Der blonde Vampir
weiß es nicht. Und doch betrachte ich ihn genauer. So viele Jahre lassen keinen unverändert, jeder lernt dazu, denke ich. Er kann heute nicht mehr das Ungeheuer sein, das er einst war. Er lächelt, als er meine Gedanken liest.
»Die Form verändert sich, das Wesentliche bleibt«, erklärt er. »Das hat mir Krishna über die Natur gesagt. Aber für uns ändert sich noch nicht einmal die Form.«
»Weil wir widernatürlich sind.«
»Ja. Die Natur verabscheut den Eindringling. Wir sind nicht willkommen in dieser Welt.«
»Aber es scheint dir gutzugehen.«
»Der Anblick täuscht. Ich bin müde. Ich möchte sterben.«
»Das möchte ich nicht«, sage ich.
»Ich weiß.«
»Du hast es herausgefunden, als du mir Slim und seine Leute auf den Hals gehetzt hast. Du wolltest sehen, wie hart ich kämpfe.«
»Ja.«
»Und ich habe den Test bestanden. Ich will nicht sterben. Geh – und tu, was du tun mußt. Es geht mich nichts an.«
Yaksha schüttelt traurig den Kopf, und ich erkenne die Veränderung in ihm. Seine Trauer. Sie macht ihn weicher, läßt seine Augen weniger kalt wirken. Doch die Trauer ängstigt mich mehr als seine einstige Boshaftigkeit. Yaksha war stets zu lebendig, um eines Tages zu den Untoten zu gehören.

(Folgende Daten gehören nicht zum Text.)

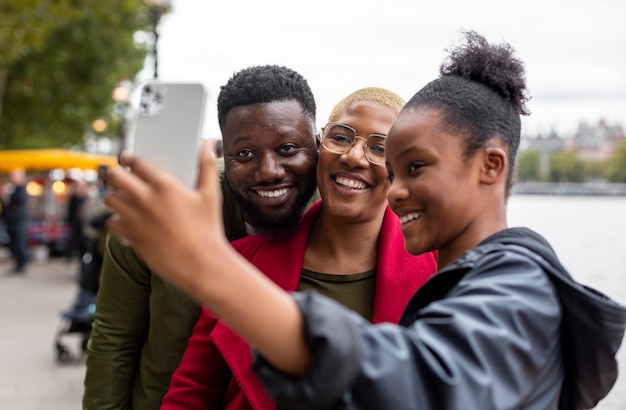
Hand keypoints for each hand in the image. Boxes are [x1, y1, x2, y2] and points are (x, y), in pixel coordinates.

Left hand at [105, 141, 227, 296]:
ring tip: (122, 197)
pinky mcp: (131, 237)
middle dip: (114, 173)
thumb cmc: (208, 229)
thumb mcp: (211, 195)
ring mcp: (136, 219)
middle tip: (118, 176)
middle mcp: (146, 200)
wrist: (201, 264)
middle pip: (114, 176)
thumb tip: (208, 144)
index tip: (127, 158)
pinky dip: (116, 221)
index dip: (128, 158)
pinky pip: (112, 223)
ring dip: (114, 197)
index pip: (136, 162)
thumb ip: (207, 166)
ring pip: (109, 200)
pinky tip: (126, 220)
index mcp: (165, 185)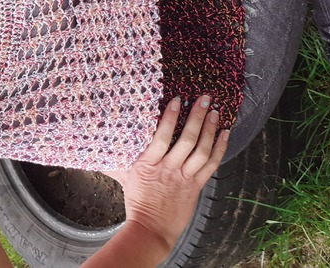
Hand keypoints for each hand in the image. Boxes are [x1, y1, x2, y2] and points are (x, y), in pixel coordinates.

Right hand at [108, 95, 228, 256]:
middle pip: (186, 139)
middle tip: (205, 99)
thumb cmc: (137, 203)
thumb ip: (121, 159)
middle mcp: (168, 169)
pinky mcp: (195, 187)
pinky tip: (224, 135)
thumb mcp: (125, 177)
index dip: (170, 117)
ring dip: (210, 130)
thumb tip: (105, 143)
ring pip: (201, 150)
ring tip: (215, 113)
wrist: (150, 229)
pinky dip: (219, 149)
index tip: (177, 100)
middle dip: (196, 117)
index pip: (160, 136)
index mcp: (147, 165)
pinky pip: (210, 165)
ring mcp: (183, 178)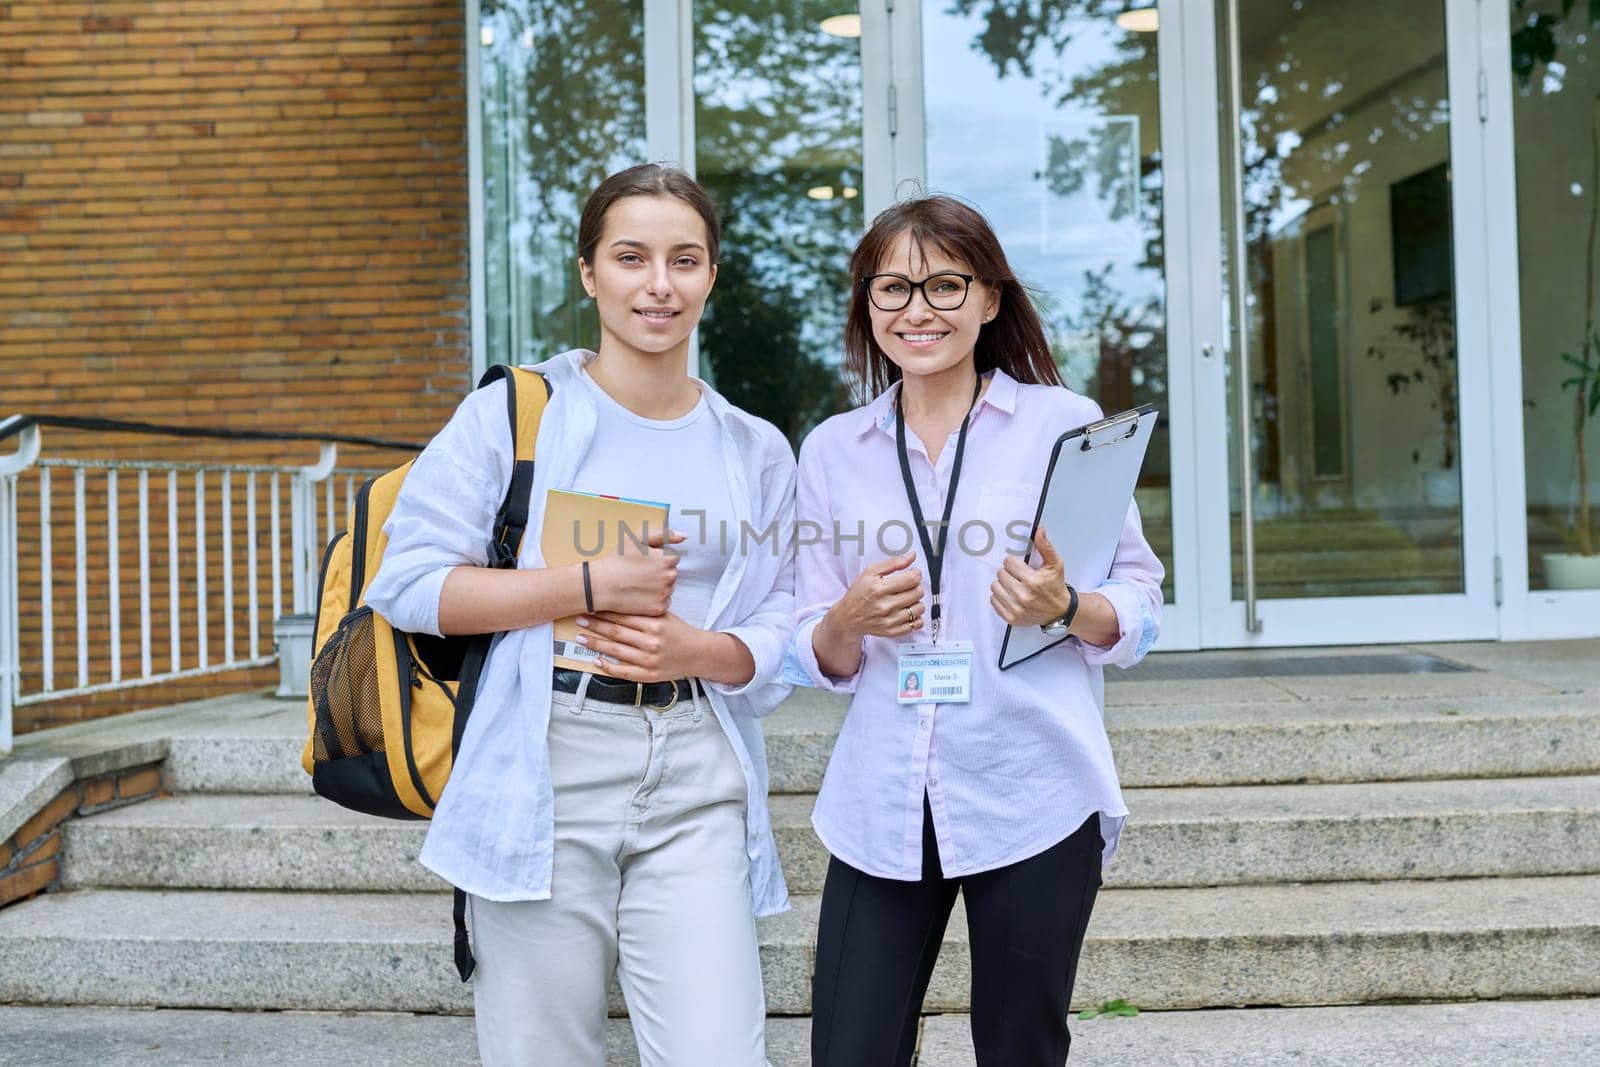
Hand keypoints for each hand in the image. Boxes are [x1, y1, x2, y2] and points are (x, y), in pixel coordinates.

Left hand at [575, 610, 708, 682]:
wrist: (699, 654)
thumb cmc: (680, 632)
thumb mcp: (665, 616)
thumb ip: (644, 611)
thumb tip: (617, 602)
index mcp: (655, 624)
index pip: (622, 617)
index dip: (603, 612)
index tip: (589, 608)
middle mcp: (651, 642)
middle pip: (615, 632)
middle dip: (594, 626)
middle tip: (579, 620)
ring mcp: (649, 660)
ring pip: (616, 651)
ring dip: (595, 644)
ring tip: (581, 638)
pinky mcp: (649, 675)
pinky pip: (623, 672)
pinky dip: (608, 666)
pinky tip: (596, 660)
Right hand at [585, 529, 686, 616]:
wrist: (601, 585)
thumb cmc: (617, 560)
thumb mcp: (637, 538)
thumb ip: (663, 534)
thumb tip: (683, 536)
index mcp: (668, 559)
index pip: (672, 557)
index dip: (657, 558)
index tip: (643, 561)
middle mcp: (671, 577)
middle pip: (671, 573)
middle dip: (659, 572)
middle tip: (638, 573)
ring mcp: (666, 594)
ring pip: (667, 587)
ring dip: (657, 586)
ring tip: (637, 584)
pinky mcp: (659, 608)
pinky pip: (662, 602)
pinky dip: (653, 600)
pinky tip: (639, 595)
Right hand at [824, 551, 926, 641]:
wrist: (848, 617)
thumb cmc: (858, 594)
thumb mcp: (870, 572)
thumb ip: (893, 563)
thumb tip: (911, 556)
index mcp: (879, 588)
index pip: (912, 579)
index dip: (916, 573)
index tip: (912, 574)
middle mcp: (885, 605)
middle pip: (918, 592)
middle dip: (915, 586)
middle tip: (907, 586)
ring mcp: (889, 620)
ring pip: (919, 608)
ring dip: (916, 601)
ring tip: (907, 599)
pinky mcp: (892, 631)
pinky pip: (917, 624)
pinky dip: (916, 616)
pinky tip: (907, 611)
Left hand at [991, 526, 1073, 628]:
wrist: (1059, 611)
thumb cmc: (1055, 587)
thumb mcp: (1055, 565)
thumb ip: (1046, 547)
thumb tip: (1039, 531)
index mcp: (1033, 581)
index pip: (1008, 562)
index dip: (1014, 563)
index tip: (1021, 567)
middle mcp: (1023, 596)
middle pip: (1000, 573)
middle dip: (1009, 573)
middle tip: (1019, 577)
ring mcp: (1015, 608)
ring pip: (995, 586)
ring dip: (1003, 584)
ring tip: (1014, 585)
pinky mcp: (1010, 617)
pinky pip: (993, 600)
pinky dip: (1000, 597)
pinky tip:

»Ich würde dich gehen lassen, wenn ich könnte«, sagte er. »Aber ich kann nicht.«
»Wegen des Gelübdes, das du Krishna abgelegt hast?«
»Ja.«
»Wie genau waren seine Worte?«
»Er sagte mir, daß ich seine Gnade erlangen könne, wenn ich das Böse zerstöre, das ich einst geschaffen habe.«
»So etwas habe ich mir gedacht. Warum hast du mich bisher nicht zerstört?«
»Mir blieb Zeit genug, zumindest dachte ich das. Er hat mir nicht gesagt, wann ich mit meiner Arbeit fertig sein muß.«
»Du hast die anderen schon vor Jahrhunderten getötet.«
Er schaut mich an. »Du bist schön.«
»Vielen Dank.«
»Ich habe mein Herz an dem Gedanken gewärmt, daß deine Schönheit noch irgendwo auf dieser Welt existiert.« Er zögert. »Warum stellst du mir all diese Fragen? Du weißt, daß ich dich nicht getötet habe, weil ich dich liebe.«
»Liebst du mich noch immer?«
»Natürlich.«
»Dann laß mich gehen!«
»Ich kann nicht. Es tut mir leid, Sita, wirklich.«
»Ist es von so unglaublich großer Bedeutung für dich, in seiner Gnade zu sterben?«
Yaksha sieht mich ernst an. »Es ist der Grund, warum ich in diese Welt kam. Der Priester hat mich nicht gerufen, ich kam aus eigenem Willen. Denn ich wußte, daß Krishna hier war. Ich kam, um den Ort zu verlassen, an dem ich damals war. Ich kam, um bei meinem Tod seine Gnade zu erleben.«
»Aber du hast versucht, Krishna zu töten.«
Yaksha zuckt mit den Schultern, als sei dies nicht von Bedeutung. »Die Narrheit der Jugend.«
»War er Gott? Bist du sicher? Kann es überhaupt Sicherheit geben?«
Yaksha schüttelt den Kopf. »Sogar das ist unwichtig. Was ist Gott? Nicht mehr als ein Wort. Was auch immer Krishna war, wir beide wissen, daß man ihm gegenüber nicht ungehorsam sein konnte. So einfach ist das.«
Ich deute auf die Wellen. »Dann sind die Grenzen klar. Das Meer endet an der Küste. Das Unendliche sagt dem Endlichen, wozu es auf dieser Welt ist. Ich akzeptiere das. Aber du hast ein Problem, Yaksha: Du weißt nicht, was Krishna zu mir gesagt hat.«
»Doch, das weiß ich. Ich habe dich lange beobachtet. Die Wahrheit ist offensichtlich. Er hat gesagt, wenn du keine weiteren deiner Art erschaffen würdest, wolle er dich beschützen.«
»Ja. Und es ist alles so widersprüchlich. Wenn du versuchst, mich zu zerstören, widersetzt du dich seinem Wort. Wenn du es nicht versuchst, bist du verdammt.«
Meine Worte beeindrucken Yaksha nicht. Er ist mir einen Schritt voraus; das war er stets. Mit der Flöte weist er zum Haus. Dort steht Ray noch immer am Fenster und blickt auf uns.
»Ich habe dich in den letzten drei Tagen aus der Nähe beobachtet«, sagt er. »Du liebst diesen Jungen. Du willst nicht, daß er stirbt.«
Die Angst überfällt mich bei seinen Worten wie ein Ungeheuer. Doch meine folgenden Worte klingen schroff: »Wenn du versuchst, mich auf diese Weise dazu zu zwingen, mich selbst zu zerstören, wirst du Krishnas Gnade verlieren. Es wird nicht anders sein, als wenn du mich mit eigenen Händen erschlagen hättest.«
Yaksha ist nicht wütend über das, was ich sage. Statt dessen wirkt er nur müde. »Du mißverstehst mich. Ich werde dir nichts antun, solange du in seiner Gnade stehst. Und ich werde dich zu nichts zwingen.« Er weist auf die untergehende Sonne.